In short, Dondero veered off the establishment script. His criticisms of Paul were limited to minor social discomfort with homosexuals, and unrelated policy differences. It was hardly the stuff of scandal. There was no red meat for the media to sensationalize, not that lack of a story stopped the establishment from sensationalizing one anyway.
Of course, Dr. Paul’s presidential campaign staff didn’t cut Dondero any slack. “Eric Dondero is a disgruntled former staffer who was fired for performance issues,” Paul spokesman Jesse Benton said in an e-mailed response to CBS News. “He has zero credibility and should not be taken seriously.”

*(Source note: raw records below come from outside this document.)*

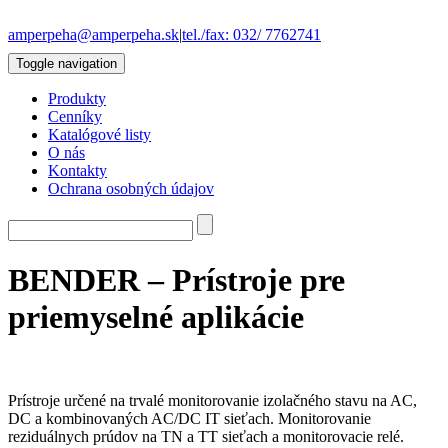
amperpeha@amperpeha.sk
|
tel./fax: 032/ 7762741
Toggle navigation
Produkty
Cenníky
Katalógové listy
O nás
Kontakty
Ochrana osobných údajov
BENDER – Prístroje pre
priemyselné aplikácie
Prístroje určené na trvalé monitorovanie izolačného stavu na AC,
DC a kombinovaných AC/DC IT sieťach. Monitorovanie
reziduálnych prúdov na TN a TT sieťach a monitorovacie relé.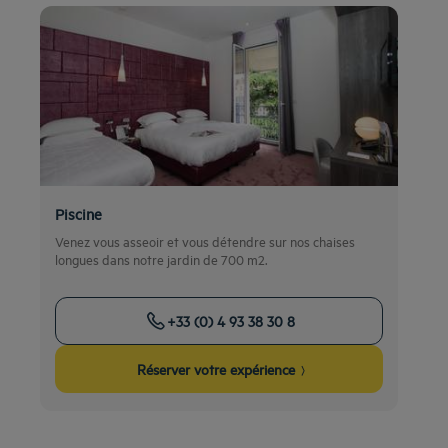
Piscine
Venez vous asseoir et vous détendre sur nos chaises
longues dans notre jardin de 700 m2.
+33 (0) 4 93 38 30 8
Réserver votre expérience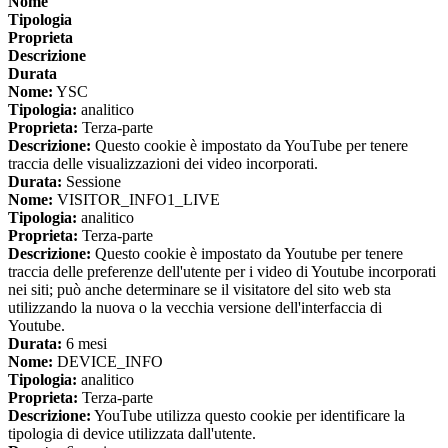
Nome
Tipologia
Proprieta
Descrizione
Durata
Nome:
YSC
Tipologia:
analitico
Proprieta:
Terza-parte
Descrizione:
Questo cookie è impostato da YouTube per tenere
traccia delle visualizzazioni dei video incorporati.
Durata:
Sessione
Nome:
VISITOR_INFO1_LIVE
Tipologia:
analitico
Proprieta:
Terza-parte
Descrizione:
Questo cookie è impostato da Youtube per tenere
traccia delle preferenze dell'utente per i video di Youtube incorporati
nei siti; può anche determinare se il visitatore del sito web sta
utilizzando la nuova o la vecchia versione dell'interfaccia di
Youtube.
Durata:
6 mesi
Nome:
DEVICE_INFO
Tipologia:
analitico
Proprieta:
Terza-parte
Descrizione:
YouTube utilizza questo cookie per identificare la
tipologia di device utilizzata dall'utente.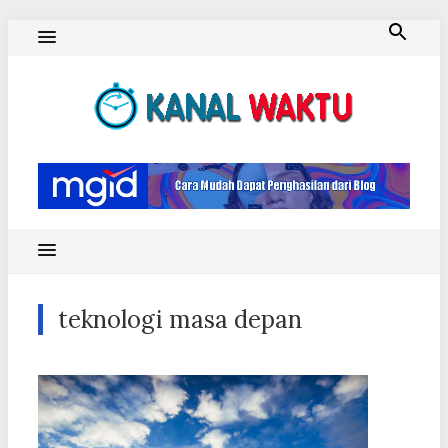
Skip
to
content
Blog Kanal Waktu
teknologi masa depan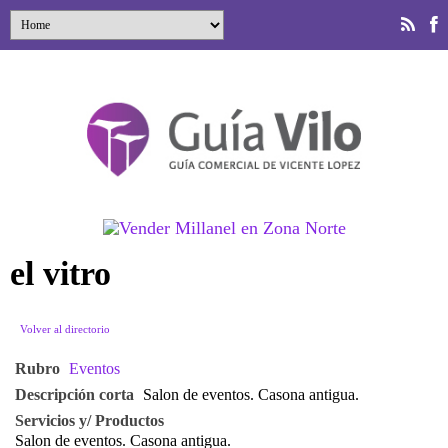
el vitro
Volver al directorio
Rubro
Eventos
Descripción corta
Salon de eventos. Casona antigua.
Servicios y/ Productos
Salon de eventos. Casona antigua.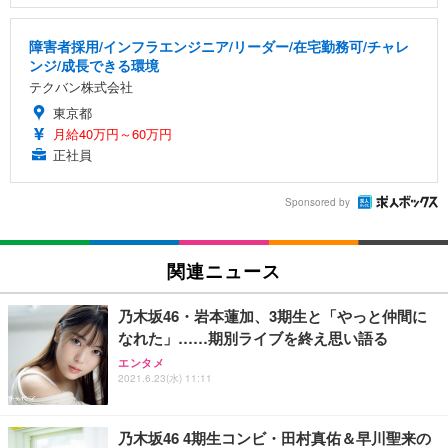
障害者採用/インフラエンジニア/リーダー/在宅勤務可/チャレ
ンジ/成長できる環境
テクバン株式会社
東京都
月給40万円～60万円
正社員
Sponsored by
関連ニュース
乃木坂46・岩本蓮加、3期生と「やっと仲間に
なれた」……期別ライブを終え思い語る
エンタメ
2021.6.23(水) 11:11
乃木坂46 4期生コンビ・田村真佑＆早川聖来の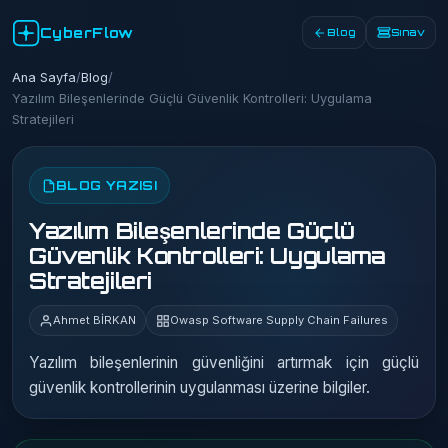
CyberFlow
Blog
Sınav
Ana Sayfa
/
Blog
/
Yazılım Bileşenlerinde Güçlü Güvenlik Kontrolleri: Uygulama
Stratejileri
BLOG YAZISI
Yazılım Bileşenlerinde Güçlü
Güvenlik Kontrolleri: Uygulama
Stratejileri
Ahmet BİRKAN
Owasp Software Supply Chain Failures
Yazılım bileşenlerinin güvenliğini artırmak için güçlü
güvenlik kontrollerinin uygulanması üzerine bilgiler.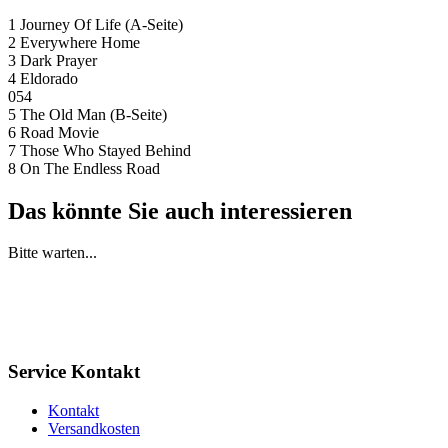
1 Journey Of Life (A-Seite)
2 Everywhere Home
3 Dark Prayer
4 Eldorado
054
5 The Old Man (B-Seite)
6 Road Movie
7 Those Who Stayed Behind
8 On The Endless Road
Das könnte Sie auch interessieren
Bitte warten...
Service Kontakt
Kontakt
Versandkosten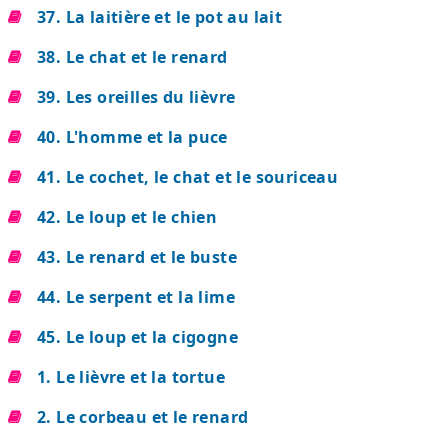
37. La laitière et le pot au lait
38. Le chat et le renard
39. Les oreilles du lièvre
40. L'homme et la puce
41. Le cochet, le chat et le souriceau
42. Le loup et le chien
43. Le renard et le buste
44. Le serpent et la lime
45. Le loup et la cigogne
1. Le lièvre et la tortue
2. Le corbeau et le renard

Dondero made it clear his beef with Rep. Paul is the Congressman’s foreign policy views. That, too, formed a tangent from the establishment script. It could be argued that Paul is too unwilling to kill dark-skinned Middle Eastern men and too hesitant to shed U.S. soldiers’ blood in other nations’ causes to suit Dondero’s taste. “If Ron Paul should be slammed for anything,” Dondero wrote, “its not some silly remarks hes made in the past in his Newsletters. Its over his simply outrageously horrendous views on foreign policy, Israel, and national security for the United States. His near No vote on Afghanistan [after the September 11 attacks]. That is the big scandal. And that is what should be given 100 times more attention from the liberal media, than this Newsletter deal.”
Dondero’s critique of Paul followed a Christmas Day hit-piece by the New York Times, a classic guilt-by-association (or in this case, guilt without association) smear piece. The Times article stressed that some white supremacists had endorsed Rep. Paul for President. Of course, this means nothing. Some Ku Klux Klan organizations endorsed Ronald Reagan in 1980 and 1984. Those endorsements didn’t mean Reagan was a racist. It did mean that racists were trying to affix their unpopular cause onto a popular cause, which is to say that it said nothing at all about Reagan. Likewise, when a few kooks try to latch themselves onto the “Ron Paul Revolution” in the hopes of promoting their pet cause of hate, it says nothing about Rep. Paul.
It looks as if the establishment will have to keep trying to smear Ron Paul as a racist. And few longtime observers of the establishment press doubt they will keep trying.